Gli anziani sono diventati un peso, che può essere sacrificato sull’altare dello shopping e dell’happy hour, sopportabile e autorizzato dall’allargamento della zona rossa della nostra coscienza. Ieri lo ha detto con sagace stoltezza il presidente della Confindustria di Macerata: «La gente è stanca di restrizioni, pazienza se qualcuno morirà». Non si tratta di dissennatezza. Qui siamo alla pazzia. Ha ragione Papa Francesco: «Ciò che non serve si scarta». Eppure senza anziani non si vive. Non vivono le famiglie visto che, secondo una ricerca europea, la porzione di uomini e donne che hanno curato i propri nipoti in assenza dei genitori è di ben il 43% con il dato delle nonne che sale di molto. E senza anziani un Paese perde la memoria, se attorno non ha giovani a cui trasmetterla in eredità. La ricchezza degli anziani è complessa e multiforme, ma diventa virtuosa solo in una società dove forte è la cultura comunitaria, dove quindi il passaggio di consegne tra generazioni non fatica ad attuarsi. Eppure esso va gambe all’aria se una parte è segnata dall’affollamento generazionale e l’altra dall’inverno demografico. Quando poi il cambiamento, marchiato dall’indice di vecchiaia, avviene in pochi decenni, tutto diventa più difficile da gestire e la ricchezza degli anni travolta e annientata.

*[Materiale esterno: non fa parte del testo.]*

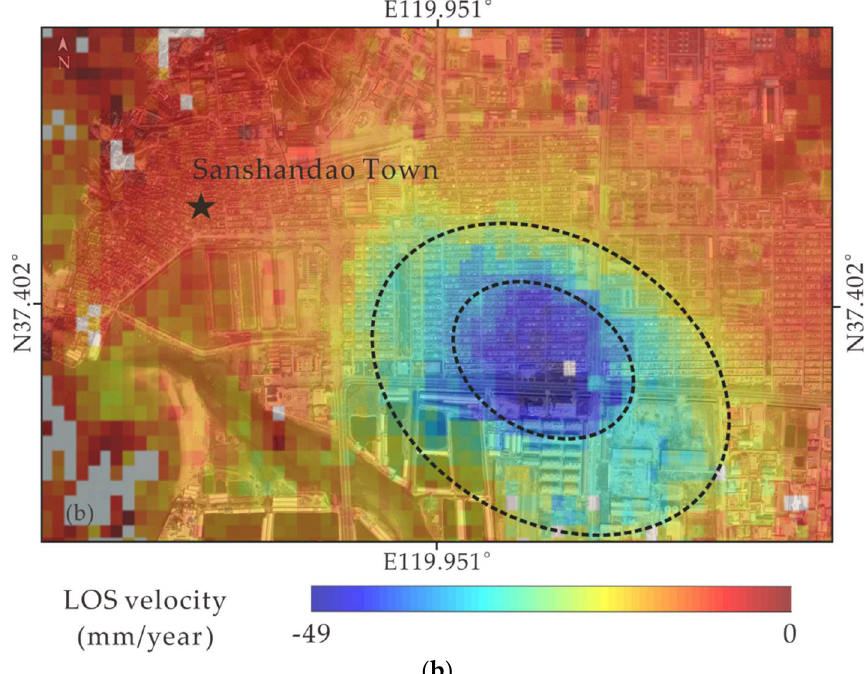
Figure 9. The subsidence funnel in the main mining area: ( a ) PSI result: ground movements away from the satellite are shown with cold colors; ( b ) SBAS result: ground movements away from the satellite are shown with cold colors.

Monsignor Vincenzo Paglia, presidente della Pontificia Accademia per la Vita, a cui il ministro della Salute Roberto Speranza ha chiesto di presiedere la Commissione per la riforma dell’assistenza sanitaria e sociosanitaria della popolazione anziana, rileva che oggi per la prima volta nella storia italiana convivono nel Paese quattro generazioni diverse: «Per loro abbiamo costruito un palazzo di quattro piani tecnologicamente all’avanguardia con soluzioni di gran progresso, ma abbiamo dimenticato di installare scale e ascensori». Il dramma sta tutto qui. Concentrare le vecchiaia in universi a parte, ritenere le Rsa investimento redditizio, gustoso boccone per la finanza al contrario dell’assistenza domiciliare lasciata scivolare nella marginalità con esigui finanziamenti, non è stata forse una buona idea. La pandemia ha mostrato omissioni, errori e ora arrivano le inchieste giudiziarie. Ma ha anche sollevato il velo su Paese che non è per giovani e non è per vecchi con il rischio che ogni generazione diventi residuale per poco o per troppo affollamento.